[PROBLEM REQUIREMENTS] Below are records; work out how many of their lines contain the word "rawline" and reply with the number only.
PROVIDED RECORDS Start Marker
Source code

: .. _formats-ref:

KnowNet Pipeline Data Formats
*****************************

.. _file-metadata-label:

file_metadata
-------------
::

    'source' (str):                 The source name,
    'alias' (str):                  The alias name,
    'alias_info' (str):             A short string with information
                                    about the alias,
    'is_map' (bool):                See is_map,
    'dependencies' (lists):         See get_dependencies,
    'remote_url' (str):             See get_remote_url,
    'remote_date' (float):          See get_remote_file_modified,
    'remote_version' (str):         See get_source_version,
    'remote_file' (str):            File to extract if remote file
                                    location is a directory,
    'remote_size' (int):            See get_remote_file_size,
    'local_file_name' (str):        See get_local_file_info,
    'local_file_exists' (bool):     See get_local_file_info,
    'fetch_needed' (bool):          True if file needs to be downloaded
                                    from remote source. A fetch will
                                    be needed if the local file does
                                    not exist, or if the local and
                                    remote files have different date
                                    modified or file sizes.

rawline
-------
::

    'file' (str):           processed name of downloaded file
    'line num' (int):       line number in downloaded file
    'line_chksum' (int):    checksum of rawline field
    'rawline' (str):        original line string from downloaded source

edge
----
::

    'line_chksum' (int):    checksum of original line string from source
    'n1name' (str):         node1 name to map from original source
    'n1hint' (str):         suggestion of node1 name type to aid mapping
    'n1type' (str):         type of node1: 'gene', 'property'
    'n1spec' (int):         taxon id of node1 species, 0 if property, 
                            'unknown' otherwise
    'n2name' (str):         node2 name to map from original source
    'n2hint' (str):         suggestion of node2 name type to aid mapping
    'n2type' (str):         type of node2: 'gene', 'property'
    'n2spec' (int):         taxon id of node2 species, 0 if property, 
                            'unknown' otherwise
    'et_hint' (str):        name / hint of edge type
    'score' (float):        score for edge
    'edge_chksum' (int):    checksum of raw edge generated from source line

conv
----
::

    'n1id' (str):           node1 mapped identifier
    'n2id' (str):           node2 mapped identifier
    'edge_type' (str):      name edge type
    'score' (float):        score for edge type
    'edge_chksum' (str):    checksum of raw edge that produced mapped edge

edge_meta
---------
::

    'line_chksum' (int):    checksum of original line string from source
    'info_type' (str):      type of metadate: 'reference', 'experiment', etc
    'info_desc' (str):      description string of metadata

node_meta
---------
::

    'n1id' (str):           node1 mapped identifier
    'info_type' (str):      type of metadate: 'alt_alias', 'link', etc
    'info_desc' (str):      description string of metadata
PROVIDED RECORDS End Marker
[SOLUTION FOR THIS TASK] 3